Pink Moon - Drake, Nick (1972)


1. "Pink Moon" – 2:06
2. "Place to Be" – 2:43
3. "Road" – 2:02
4. "Which Will" – 2:58
5. "Horn" – 1:23
6. "Things Behind the Sun" – 3:57
7. "Know" – 2:26
8. "Parasite" – 3:36
9. "Free Ride" – 3:06
10. "Harvest Breed" – 1:37
11. "From the Morning" – 2:30

 

Nous avons déjà recommandé, de Nick Drake, Five Leaves Left, album dont les séances d'enregistrement avaient duré près d'un an, et qui aurait mérité le qualificatif de surproduit si les arrangements de cordes de Robert Kirby n'avaient été si délicats.

Arrive maintenant ce Pink Moon terrifiant, bien différent dans son extrême nudité. Ce disque suinte la détresse terminale, annonçant la mort par (probable) suicide de Nick Drake. Il a été enregistré en deux nuits et est fait de peu : il n'y a même plus d'instrumentistes en dehors de Nick Drake ; il y a des chansons sans paroles, d'autres faites de phrases hachées, scandées... Ces chansons sont d'autant plus poignantes que chaque mot a été arraché à la dépression. C'est à une raréfaction du langage et à une impossibilité d'écrire que Nick Drake eut à faire face, pendant les mois précédant l'enregistrement de Pink Moon. Il écrivit à une amie : "Je n'arrive plus à faire face."

Grand disque maladif, Pink Moon est à ranger sur une étagère, aux côtés d'Oar de Skip Spence, de Third / Sister Lovers de Big Star, des albums de Syd Barrett, des dernières productions de Rocky Erickson... Peter Buck, de REM, le compara au "Hellbound On My Trail" (les chiens de l'enfer sur mes traces) de Robert Johnson.

Cette dernière comparaison est assez juste. Alors que Fives Leaves Left était classiquement beau, soigné dans ses moindres détails, ici, c'est à un album de blues anglais qu'on a affaire. La musique, évidemment, n'a rien à voir avec le blues. C'est folk.

La chanson-titre est à l'image du délabrement de l'album. Les paroles ? Cinq vers seulement. Il y est question d'une lune menaçante. La mélodie vocale ? Superbe, au point d'être reprise - ô paradoxe ! - dans une publicité. Le solo ? Une mélodie tombante au piano, qui pourrait être jouée avec un seul doigt.

Certaines chansons ressemblent, par leur structure, par leur style guitaristique riche, à ce que faisait Nick Drake jadis : "Place To Be", "Which Will", "Things Behind The Sun", "From The Morning"... Elles sont juste plus désincarnées, plus désenchantées.
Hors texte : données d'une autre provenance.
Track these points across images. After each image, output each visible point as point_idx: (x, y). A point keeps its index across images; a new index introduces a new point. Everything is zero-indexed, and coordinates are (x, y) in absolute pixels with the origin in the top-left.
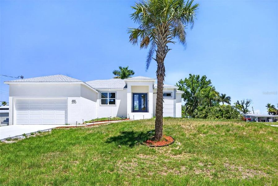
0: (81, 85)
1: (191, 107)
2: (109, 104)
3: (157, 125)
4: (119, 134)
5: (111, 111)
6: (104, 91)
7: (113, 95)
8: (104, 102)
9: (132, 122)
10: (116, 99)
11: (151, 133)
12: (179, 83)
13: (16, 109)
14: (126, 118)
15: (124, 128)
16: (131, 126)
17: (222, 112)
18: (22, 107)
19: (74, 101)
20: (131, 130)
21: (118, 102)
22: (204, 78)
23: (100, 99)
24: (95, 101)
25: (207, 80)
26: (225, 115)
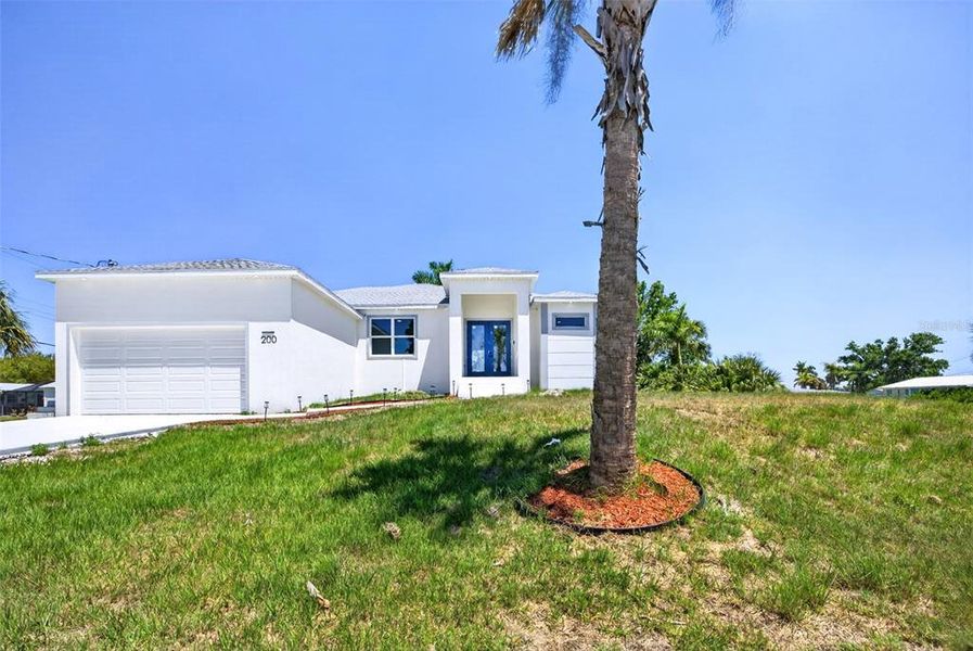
0: (293, 279)
2: (396, 353)
3: (607, 403)
4: (407, 450)
5: (401, 374)
6: (380, 313)
7: (407, 326)
8: (380, 347)
9: (466, 402)
10: (417, 337)
11: (555, 445)
13: (80, 362)
14: (447, 394)
15: (430, 424)
16: (460, 416)
17: (727, 375)
18: (101, 355)
19: (268, 337)
20: (456, 433)
21: (422, 346)
22: (657, 287)
23: (368, 336)
24: (352, 341)
25: (667, 293)
26: (738, 383)
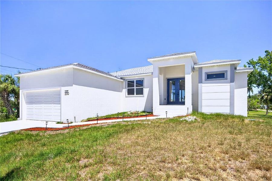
1: (268, 96)
2: (136, 94)
7: (140, 83)
8: (131, 92)
10: (144, 87)
12: (248, 64)
21: (146, 91)
23: (126, 88)
24: (120, 91)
Nick Drake n'a que vingt-quatre ans, mais il paraît déjà crouler sous le poids des souvenirs. "When I was young, younger than before", chante-t-il dans "Place To Be". De ces chansons intenses, "Parasite" me paraît être la plus extraordinaire. Ca commence comme ça : "Lifting the mask from a local clown / Feeling down like him". Qu'est-ce ? Une version déglinguée du "Desolation Row" de Dylan ? Les arpèges confèrent à la chanson une atmosphère supernaturaliste saisissante.
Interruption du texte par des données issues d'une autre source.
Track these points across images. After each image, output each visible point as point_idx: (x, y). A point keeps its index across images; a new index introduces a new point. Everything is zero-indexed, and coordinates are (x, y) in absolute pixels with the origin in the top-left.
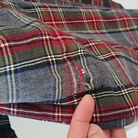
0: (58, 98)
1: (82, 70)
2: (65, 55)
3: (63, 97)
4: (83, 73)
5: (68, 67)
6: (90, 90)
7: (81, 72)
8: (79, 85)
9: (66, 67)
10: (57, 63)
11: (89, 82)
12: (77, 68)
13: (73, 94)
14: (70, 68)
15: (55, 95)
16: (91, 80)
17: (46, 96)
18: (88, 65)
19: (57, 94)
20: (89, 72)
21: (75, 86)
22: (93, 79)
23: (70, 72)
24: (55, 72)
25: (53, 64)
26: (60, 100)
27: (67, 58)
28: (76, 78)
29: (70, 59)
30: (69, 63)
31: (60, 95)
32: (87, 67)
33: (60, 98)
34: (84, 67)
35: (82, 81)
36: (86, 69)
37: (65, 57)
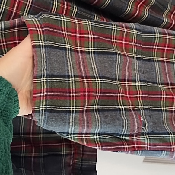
0: (124, 133)
1: (141, 118)
2: (131, 107)
3: (127, 133)
4: (142, 120)
5: (132, 114)
6: (145, 132)
7: (140, 119)
8: (139, 127)
9: (131, 114)
10: (125, 111)
11: (145, 127)
12: (138, 116)
13: (134, 133)
14: (133, 116)
15: (123, 131)
16: (147, 126)
17: (117, 131)
18: (145, 116)
19: (124, 130)
20: (146, 120)
21: (136, 128)
22: (148, 125)
23: (134, 118)
24: (123, 116)
25: (123, 111)
26: (125, 134)
27: (132, 109)
28: (137, 122)
29: (134, 110)
30: (133, 112)
31: (126, 131)
32: (144, 117)
33: (125, 133)
34: (142, 116)
35: (141, 125)
36: (144, 118)
37: (131, 108)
Et puis il y a des chansons qui donnent à penser que Nick Drake, avant de mourir, retrouve le sens du blues, mais en empruntant une autre voie : "Free Ride", "Road"... On trouve là des semblants de riff et des unissons relatifs entre guitare et chant, à l'instar des bluesmen du Delta comme Fred McDowell. C'est très beau.

Enfin, il y a des choses qui ne ressemblent à rien, et qui ne peuvent être appelées chansons. "Horn" n'a pas de chant. Pourquoi ce titre, "horn" ? Il n'y a pas de cor dans cette chanson : juste une guitare percée. Et si c'est un avertissement, de quoi veut nous avertir Nick Drake ? De l'approche de la fin du parcours (pour lui-même) ? Je compare justement cette chanson au lied "Der Leiermann", de Schubert, qui clôt le Voyage d'hiver. Dans les deux cas, on entend une imitation dérisoire d'un instrument absent : le cor chez Nick Drake, un violon pitoyable chez Schubert.
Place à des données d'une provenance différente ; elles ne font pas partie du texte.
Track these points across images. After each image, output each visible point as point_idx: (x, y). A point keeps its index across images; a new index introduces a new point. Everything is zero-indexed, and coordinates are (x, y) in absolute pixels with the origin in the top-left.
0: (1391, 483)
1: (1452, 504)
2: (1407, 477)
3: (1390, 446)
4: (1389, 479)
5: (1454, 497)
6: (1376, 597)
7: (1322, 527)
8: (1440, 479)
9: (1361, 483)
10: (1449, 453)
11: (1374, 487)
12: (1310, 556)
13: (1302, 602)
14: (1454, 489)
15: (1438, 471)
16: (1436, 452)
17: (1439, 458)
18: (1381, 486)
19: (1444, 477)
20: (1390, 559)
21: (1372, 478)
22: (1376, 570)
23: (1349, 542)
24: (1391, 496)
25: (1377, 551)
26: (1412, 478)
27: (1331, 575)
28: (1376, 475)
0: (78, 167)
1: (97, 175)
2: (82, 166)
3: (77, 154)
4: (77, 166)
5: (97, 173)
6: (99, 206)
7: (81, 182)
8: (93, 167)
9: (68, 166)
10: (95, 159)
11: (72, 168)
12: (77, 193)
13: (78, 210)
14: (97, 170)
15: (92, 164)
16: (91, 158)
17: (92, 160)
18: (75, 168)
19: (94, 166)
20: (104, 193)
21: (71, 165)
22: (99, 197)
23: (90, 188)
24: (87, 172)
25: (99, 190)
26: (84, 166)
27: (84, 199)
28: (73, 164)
Quant à "Know", il fallait oser déposer ça sur la bande. Un riff acoustique qui grince est répété tout au long de la "chanson" ; Nick Drake fait hmm-hmm avant d'entonner quelques pauvres phrases et de dire qu'il n'est pas là...

C'est évidemment dérangeant. Mais ne pas s'y tromper : Pink Moon est mélodieux de bout en bout. Son auréole légendaire n'est pas usurpée.